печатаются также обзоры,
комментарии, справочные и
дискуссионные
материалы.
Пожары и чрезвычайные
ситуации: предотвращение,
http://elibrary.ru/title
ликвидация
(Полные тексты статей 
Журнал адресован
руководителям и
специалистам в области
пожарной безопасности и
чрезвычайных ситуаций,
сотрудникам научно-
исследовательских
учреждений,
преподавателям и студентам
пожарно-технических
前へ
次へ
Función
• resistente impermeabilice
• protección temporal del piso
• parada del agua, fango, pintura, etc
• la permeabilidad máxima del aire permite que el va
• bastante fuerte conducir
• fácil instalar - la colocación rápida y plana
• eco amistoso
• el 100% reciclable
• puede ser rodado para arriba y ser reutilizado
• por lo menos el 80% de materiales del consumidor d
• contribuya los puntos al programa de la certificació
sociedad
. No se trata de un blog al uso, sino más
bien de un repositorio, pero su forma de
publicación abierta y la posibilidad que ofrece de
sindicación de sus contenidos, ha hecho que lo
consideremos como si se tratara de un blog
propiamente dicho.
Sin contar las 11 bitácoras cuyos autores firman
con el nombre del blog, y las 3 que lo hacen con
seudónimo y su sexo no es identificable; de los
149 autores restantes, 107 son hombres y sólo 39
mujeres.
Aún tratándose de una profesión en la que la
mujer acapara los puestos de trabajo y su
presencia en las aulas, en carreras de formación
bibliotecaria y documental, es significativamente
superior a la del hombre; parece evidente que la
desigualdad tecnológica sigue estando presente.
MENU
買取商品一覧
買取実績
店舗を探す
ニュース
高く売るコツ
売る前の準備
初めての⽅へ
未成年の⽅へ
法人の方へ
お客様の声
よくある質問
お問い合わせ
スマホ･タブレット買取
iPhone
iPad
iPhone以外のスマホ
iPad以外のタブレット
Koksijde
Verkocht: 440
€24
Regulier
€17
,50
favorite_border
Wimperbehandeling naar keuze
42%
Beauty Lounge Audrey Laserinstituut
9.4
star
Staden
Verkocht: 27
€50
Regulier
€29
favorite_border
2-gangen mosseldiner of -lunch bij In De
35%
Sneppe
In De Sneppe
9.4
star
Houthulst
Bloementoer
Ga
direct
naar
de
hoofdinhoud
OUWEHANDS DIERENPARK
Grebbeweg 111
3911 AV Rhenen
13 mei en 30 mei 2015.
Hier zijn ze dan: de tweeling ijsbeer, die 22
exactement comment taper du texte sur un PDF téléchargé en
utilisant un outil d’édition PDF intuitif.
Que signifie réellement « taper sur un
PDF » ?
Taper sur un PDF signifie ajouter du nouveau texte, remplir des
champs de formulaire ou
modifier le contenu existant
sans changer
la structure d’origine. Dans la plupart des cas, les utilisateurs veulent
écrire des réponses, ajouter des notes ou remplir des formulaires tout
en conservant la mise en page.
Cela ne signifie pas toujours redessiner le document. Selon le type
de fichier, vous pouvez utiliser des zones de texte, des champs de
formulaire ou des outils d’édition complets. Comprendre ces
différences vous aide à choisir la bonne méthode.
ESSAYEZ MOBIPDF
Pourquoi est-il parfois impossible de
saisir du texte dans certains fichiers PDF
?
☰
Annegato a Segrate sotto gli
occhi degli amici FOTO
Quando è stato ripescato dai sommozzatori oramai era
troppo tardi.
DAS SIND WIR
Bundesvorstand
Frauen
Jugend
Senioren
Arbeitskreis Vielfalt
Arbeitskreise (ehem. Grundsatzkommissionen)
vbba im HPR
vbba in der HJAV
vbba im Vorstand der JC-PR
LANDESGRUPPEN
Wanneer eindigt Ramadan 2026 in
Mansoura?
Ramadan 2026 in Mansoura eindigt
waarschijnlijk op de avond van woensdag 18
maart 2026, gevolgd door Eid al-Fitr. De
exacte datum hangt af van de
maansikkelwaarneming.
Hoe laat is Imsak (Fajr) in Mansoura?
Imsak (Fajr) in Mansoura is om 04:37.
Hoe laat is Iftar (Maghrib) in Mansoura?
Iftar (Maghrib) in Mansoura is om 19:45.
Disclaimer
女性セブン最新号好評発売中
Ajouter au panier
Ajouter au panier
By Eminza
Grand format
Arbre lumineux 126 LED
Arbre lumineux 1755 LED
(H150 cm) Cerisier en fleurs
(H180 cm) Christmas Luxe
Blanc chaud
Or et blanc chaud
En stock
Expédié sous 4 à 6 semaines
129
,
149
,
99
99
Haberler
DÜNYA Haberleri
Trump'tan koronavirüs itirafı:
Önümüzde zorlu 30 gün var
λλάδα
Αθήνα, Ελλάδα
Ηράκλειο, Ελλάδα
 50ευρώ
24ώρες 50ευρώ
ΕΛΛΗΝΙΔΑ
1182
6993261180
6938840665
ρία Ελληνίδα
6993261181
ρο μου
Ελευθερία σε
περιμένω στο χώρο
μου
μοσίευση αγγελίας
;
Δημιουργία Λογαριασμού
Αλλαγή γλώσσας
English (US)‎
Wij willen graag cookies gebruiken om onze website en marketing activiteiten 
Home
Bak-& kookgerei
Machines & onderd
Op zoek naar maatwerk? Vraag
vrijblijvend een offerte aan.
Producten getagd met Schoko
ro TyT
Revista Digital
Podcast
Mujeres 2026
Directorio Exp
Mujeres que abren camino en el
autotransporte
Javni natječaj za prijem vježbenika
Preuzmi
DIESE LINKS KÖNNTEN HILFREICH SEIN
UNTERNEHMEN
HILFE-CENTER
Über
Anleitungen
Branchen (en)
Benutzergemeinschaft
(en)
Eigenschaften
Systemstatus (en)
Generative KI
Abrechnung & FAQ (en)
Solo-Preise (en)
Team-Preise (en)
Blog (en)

□ □ □

ABOUT THIS EXERCISE -> Copy verbatim the portion of the data that begins with its first line and ends with the line containing "Sin contar las", including both of those lines.

FINISHED EXERCISE ->
печатаются также обзоры,
комментарии, справочные и
дискуссионные
материалы.
Пожары и чрезвычайные
ситуации: предотвращение,
http://elibrary.ru/title
ликвидация
(Полные тексты статей 
Журнал адресован
руководителям и
специалистам в области
пожарной безопасности и
чрезвычайных ситуаций,
сотрудникам научно-
исследовательских
учреждений,
преподавателям и студентам
пожарно-технических
前へ
次へ
Función
• resistente impermeabilice
• protección temporal del piso
• parada del agua, fango, pintura, etc
• la permeabilidad máxima del aire permite que el va
• bastante fuerte conducir
• fácil instalar - la colocación rápida y plana
• eco amistoso
• el 100% reciclable
• puede ser rodado para arriba y ser reutilizado
• por lo menos el 80% de materiales del consumidor d
• contribuya los puntos al programa de la certificació
sociedad
. No se trata de un blog al uso, sino más
bien de un repositorio, pero su forma de
publicación abierta y la posibilidad que ofrece de
sindicación de sus contenidos, ha hecho que lo
consideremos como si se tratara de un blog
propiamente dicho.
Sin contar las 11 bitácoras cuyos autores firman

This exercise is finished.